I'm sorry I didn't see your message last night; I'm glad you had a relatively uneventful night afterwards and are feeling a bit better today. As someone who has gone through what you've described on and off over several years, I really do understand. It can be a very crushing weight, doubting not only yourself but your relationships with the people around you. It often doesn't help to try to think things through logically-- knowing in your head how much Jaime cares for you, and what a loss it would be to your family in general, often does little to dissipate what I have often concluded is an accident of brain chemistry. It's exhausting. At times like that, all I can ever do is try to be very very good to myself, to do what one friend once told me is "the next best thing". You can't always make yourself "happy" exactly, sometimes you can't even console yourself.
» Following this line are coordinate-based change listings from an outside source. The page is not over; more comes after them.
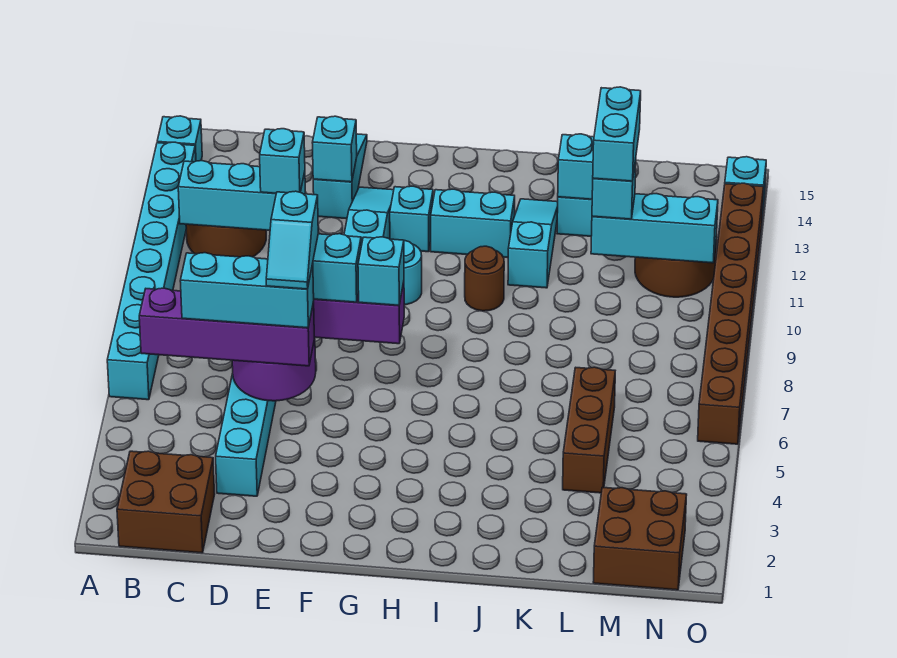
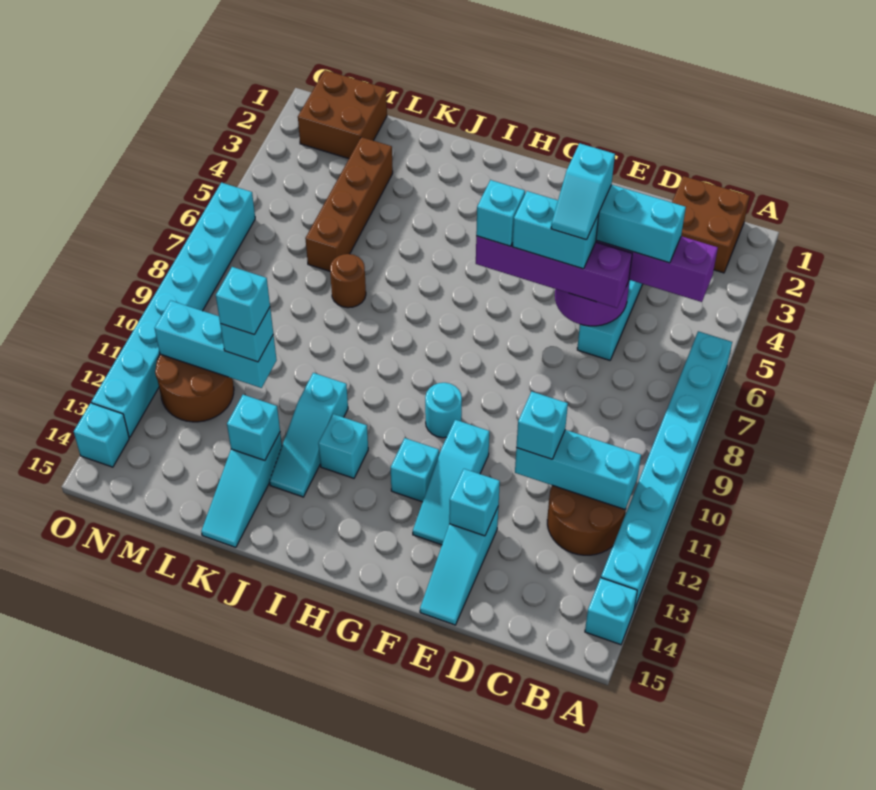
cyan slope E5:E6 level 5 top 6 -> cyan slope E5:E6 level 5 top 5
cyan brick H12:I12 level 1 -> cyan brick I12 level 1
brown round brick I10 level 1 -> brown round brick K7 level 1
brown brick L4:L6 level 1 -> brown brick L3:L6 level 1
cyan brick L11:L12 level 4 -> cyan brick L11 level 4
brown brick O6:O13 level 1 -> cyan brick O6:O13 level 1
So you just do one thing. Focus on doing one thing, whether it's making something to eat, or writing in your LJ. Alphebatize your CDs or anesthetize yourself with the game show network. I realize that none of these things seem especially cheery, but when you're in "that place", cheery can seem impossible, so you do the utilitarian, even if it's scrubbing the bathroom, or writing a letter or adding up long series of numbers. And don't go near any objects you might use to hurt yourself.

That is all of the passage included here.